A known ptx with a sat of 93% in 15L, that seems pretty ominous to me. Even if it is a short ride, I would rather see this guy go with a medic. There is a potentially life threatening condition that a medic can actually do something about. Needle decompression is not dangerous by any means as long as you know what you are doing. If there was no ALS present on the scene then I would say diesel is the best treatment but why not have that person who can do something in the ambulance in case it is needed.

OP, keep in mind that not all pneumos become tension pneumos. Some people can walk around for days/weeks with a ptx and be fine.

This. This may not be the most popular opinion here, but shortness of breath that worsens in the presence of a known or suspected (ANY chest trauma, including blunt, penetrating, or barotrauma) pneumothorax is enough to buy a decompression.

Too often I see people rationalizing that the patient needs to be in extremis to pop someone's chest; (JVD, tracheal deviation or other signs of mediastinal shift), and this is downright wrong. That's like witholding treatment for a STEMI until they code the first time.

If he's symptomatic, he needs to be treated. This isn't any different than treating an arrhythmia, heat illness, or sepsis; but since it involves putting a hole in someone, people freak out.
 
1. If you aren't comfortable with taking a patient then you need to speak up.

2. Thoracentesis is not done blind and is not that difficult if you have the training, you just need the balls to do it, and hen done correctly is not HIGHLY dangerous.

3. I vote No supervisor was not wrong, but if BLS wasn't comfortable he (or she) should have done a more thorough handoff.

Thoracentesis isn't done blind? God, don't tell me they're using ultrasounds for that too nowadays. They're practically using them for digital blocks anymore.

Which is funny, because every time I see a chest tube done, (including the ones I've performed), that was pretty much as blind as a procedure can get. How ironic that a (comparatively) little needle needs guidance. I'm calling risk adversity on this one.
 
Thoracentesis isn't done blind? God, don't tell me they're using ultrasounds for that too nowadays. They're practically using them for digital blocks anymore.

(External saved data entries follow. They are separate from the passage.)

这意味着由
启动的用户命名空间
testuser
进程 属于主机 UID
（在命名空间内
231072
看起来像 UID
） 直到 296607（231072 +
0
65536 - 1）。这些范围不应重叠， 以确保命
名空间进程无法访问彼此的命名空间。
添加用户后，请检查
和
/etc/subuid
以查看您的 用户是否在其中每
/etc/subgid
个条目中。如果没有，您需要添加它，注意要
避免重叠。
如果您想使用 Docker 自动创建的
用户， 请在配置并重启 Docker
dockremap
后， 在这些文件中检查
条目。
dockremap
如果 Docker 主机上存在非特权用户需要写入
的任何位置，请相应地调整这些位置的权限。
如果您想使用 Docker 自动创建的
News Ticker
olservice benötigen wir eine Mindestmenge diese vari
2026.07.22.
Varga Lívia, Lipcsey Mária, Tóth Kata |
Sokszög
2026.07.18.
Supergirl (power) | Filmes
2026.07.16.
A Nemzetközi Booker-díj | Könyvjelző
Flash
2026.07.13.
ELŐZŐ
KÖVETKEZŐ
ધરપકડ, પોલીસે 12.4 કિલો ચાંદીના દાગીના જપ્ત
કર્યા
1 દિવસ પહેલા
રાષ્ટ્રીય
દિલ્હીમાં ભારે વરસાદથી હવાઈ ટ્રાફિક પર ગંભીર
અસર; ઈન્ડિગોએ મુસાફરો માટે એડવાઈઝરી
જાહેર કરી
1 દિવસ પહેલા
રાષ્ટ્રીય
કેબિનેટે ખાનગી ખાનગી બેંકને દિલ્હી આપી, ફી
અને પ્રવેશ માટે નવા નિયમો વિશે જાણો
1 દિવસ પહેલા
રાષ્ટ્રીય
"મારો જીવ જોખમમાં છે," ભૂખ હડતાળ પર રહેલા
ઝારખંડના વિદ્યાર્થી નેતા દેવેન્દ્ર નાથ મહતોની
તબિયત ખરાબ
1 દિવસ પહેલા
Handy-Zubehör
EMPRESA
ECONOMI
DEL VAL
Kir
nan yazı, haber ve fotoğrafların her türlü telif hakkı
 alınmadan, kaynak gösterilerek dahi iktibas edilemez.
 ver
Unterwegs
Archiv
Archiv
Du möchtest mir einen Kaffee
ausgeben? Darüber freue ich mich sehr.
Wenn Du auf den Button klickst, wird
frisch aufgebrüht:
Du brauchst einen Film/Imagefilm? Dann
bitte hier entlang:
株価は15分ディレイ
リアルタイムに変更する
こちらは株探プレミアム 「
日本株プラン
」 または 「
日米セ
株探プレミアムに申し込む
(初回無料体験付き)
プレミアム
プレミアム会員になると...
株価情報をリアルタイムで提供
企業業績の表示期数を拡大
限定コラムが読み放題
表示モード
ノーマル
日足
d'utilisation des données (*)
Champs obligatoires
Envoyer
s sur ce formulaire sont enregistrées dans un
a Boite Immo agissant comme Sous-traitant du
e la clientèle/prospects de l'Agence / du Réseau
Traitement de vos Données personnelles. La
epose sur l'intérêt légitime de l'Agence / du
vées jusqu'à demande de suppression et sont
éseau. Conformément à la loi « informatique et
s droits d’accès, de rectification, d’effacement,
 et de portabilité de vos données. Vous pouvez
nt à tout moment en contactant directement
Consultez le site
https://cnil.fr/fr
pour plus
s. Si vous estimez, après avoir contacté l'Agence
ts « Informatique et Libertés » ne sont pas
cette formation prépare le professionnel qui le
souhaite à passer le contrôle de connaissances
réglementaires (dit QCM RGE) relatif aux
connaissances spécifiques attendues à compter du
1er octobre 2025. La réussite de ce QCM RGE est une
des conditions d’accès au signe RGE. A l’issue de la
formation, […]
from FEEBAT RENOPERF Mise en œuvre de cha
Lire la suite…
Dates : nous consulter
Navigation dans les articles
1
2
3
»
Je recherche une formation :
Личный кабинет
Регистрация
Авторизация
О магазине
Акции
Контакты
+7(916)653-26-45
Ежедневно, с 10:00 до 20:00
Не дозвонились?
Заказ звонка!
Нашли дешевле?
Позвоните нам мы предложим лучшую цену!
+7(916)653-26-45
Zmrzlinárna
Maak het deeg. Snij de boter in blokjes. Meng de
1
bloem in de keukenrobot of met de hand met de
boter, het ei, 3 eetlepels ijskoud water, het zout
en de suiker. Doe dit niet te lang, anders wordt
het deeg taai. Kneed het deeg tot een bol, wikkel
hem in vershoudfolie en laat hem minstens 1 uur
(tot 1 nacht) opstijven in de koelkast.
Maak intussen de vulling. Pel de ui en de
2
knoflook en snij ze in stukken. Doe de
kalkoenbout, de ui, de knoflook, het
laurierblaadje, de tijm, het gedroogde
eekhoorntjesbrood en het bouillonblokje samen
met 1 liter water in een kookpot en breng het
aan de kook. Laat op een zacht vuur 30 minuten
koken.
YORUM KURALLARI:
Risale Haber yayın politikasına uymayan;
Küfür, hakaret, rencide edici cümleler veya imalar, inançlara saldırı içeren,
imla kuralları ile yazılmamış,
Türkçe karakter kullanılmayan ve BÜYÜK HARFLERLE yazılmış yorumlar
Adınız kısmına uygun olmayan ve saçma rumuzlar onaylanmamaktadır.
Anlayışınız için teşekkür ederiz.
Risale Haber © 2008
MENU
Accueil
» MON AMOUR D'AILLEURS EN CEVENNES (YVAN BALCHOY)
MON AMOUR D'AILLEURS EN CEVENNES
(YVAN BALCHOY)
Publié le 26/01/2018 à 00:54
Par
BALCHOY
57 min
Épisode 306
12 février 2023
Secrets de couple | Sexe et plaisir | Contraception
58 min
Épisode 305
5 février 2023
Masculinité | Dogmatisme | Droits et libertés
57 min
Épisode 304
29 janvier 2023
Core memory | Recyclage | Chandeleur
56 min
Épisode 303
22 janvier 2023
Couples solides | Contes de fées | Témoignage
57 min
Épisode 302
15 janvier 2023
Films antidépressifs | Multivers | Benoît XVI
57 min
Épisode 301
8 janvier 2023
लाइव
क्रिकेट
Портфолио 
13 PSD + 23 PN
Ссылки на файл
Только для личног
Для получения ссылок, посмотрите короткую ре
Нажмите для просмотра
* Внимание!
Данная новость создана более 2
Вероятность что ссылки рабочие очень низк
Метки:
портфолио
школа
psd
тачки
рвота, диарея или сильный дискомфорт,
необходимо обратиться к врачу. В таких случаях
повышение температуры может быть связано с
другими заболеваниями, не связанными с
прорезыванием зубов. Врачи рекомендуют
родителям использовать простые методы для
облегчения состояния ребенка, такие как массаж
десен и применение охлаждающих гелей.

Which is funny, because every time I see a chest tube done, (including the ones I've performed), that was pretty much as blind as a procedure can get. How ironic that a (comparatively) little needle needs guidance. I'm calling risk adversity on this one.
I wonder if he's confusing it with pericardiocentesis? Although the one of those I've done in the field was landmark only, no ultrasound guided.
 
I wonder if he's confusing it with pericardiocentesis? Although the one of those I've done in the field was landmark only, no ultrasound guided.

Yeah, even in tintinalli, blind pericardiocentesis is still a thing, just not a very "popular" thing. But then again, they've got surgeons to do a cardiac window and stuff like that at the hospital.

Whenever it comes up in the field, it always seems like a hail mary, so the risk/reward on a trauma arrest isnt thst big of a deal.

The only time I can think of as far as not popping someone's chest "blind", is using a portable US to confirm a pneumo before I made the decision to do it, but that's about it.
 
Which is funny, because every time I see a chest tube done, (including the ones I've performed), that was pretty much as blind as a procedure can get. How ironic that a (comparatively) little needle needs guidance. I'm calling risk adversity on this one.

Reducing risk isn't a bad thing.
 
Reducing risk isn't a bad thing.
Sure, but reducing risk for the sake of reducing risk can interfere with good clinical decision making. There is literally nothing that we do that is risk free.